#### TO-DO ITEM:
Format as a JSON list of strings, one string per line with blank lines left out, the records starting with the line containing "Noted like 40m³, what" and going on through the line containing "The volume is 14.3888m³".

#### DATA EXTRACTS:
[Start of Attachment]
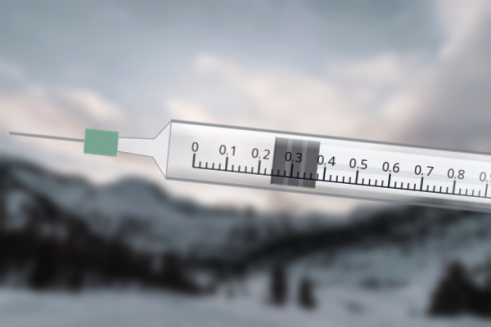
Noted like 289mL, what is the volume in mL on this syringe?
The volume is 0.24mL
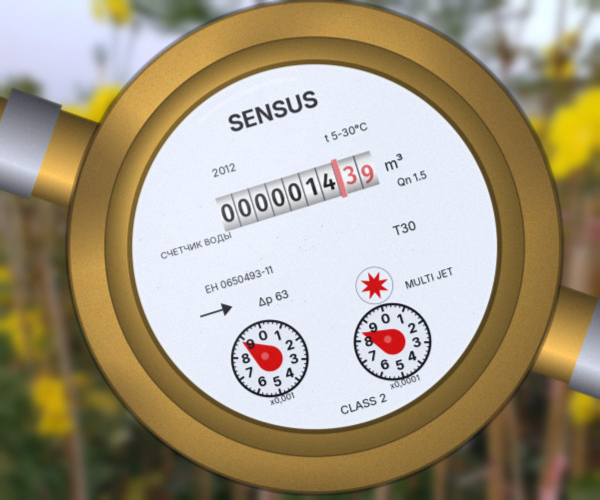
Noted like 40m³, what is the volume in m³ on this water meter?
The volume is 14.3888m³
[End of Attachment]
[Start of Attachment]
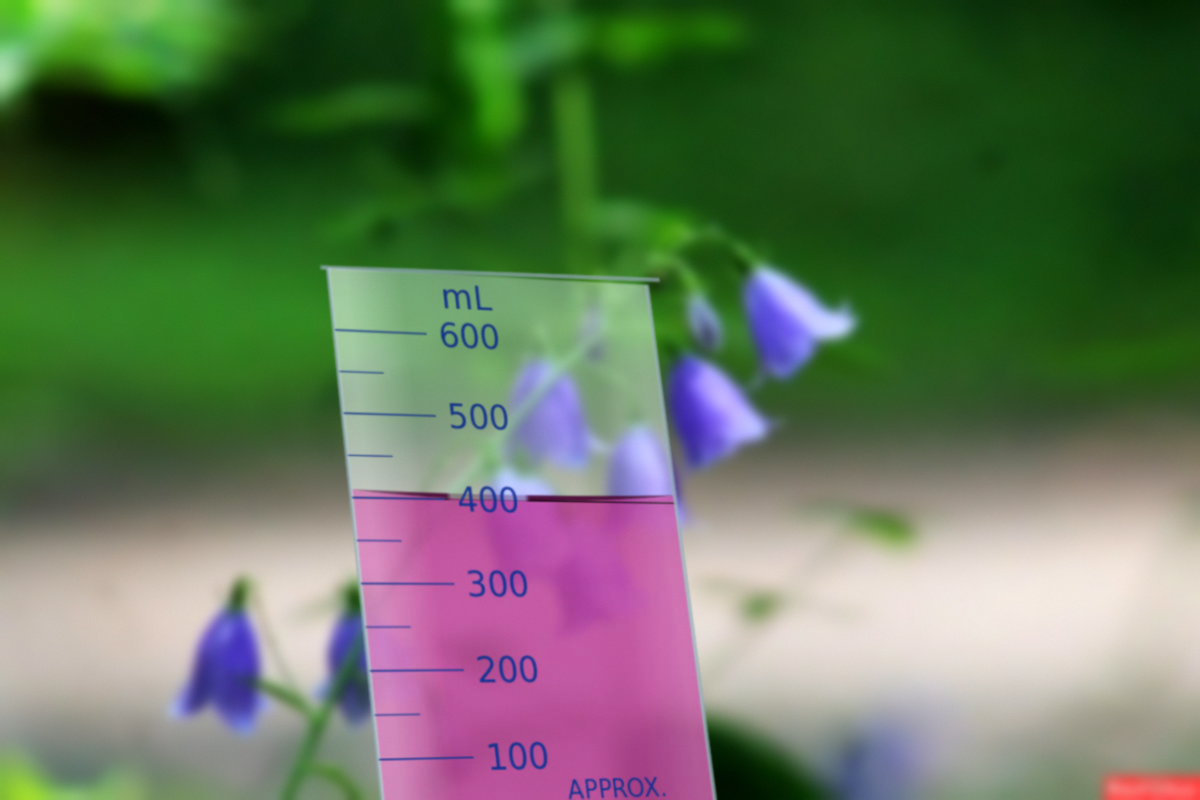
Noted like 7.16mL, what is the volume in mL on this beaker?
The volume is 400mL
[End of Attachment]
#### ANSWER AREA:
[
  "Noted like 40m³, what is the volume in m³ on this water meter?",
  "The volume is 14.3888m³"
]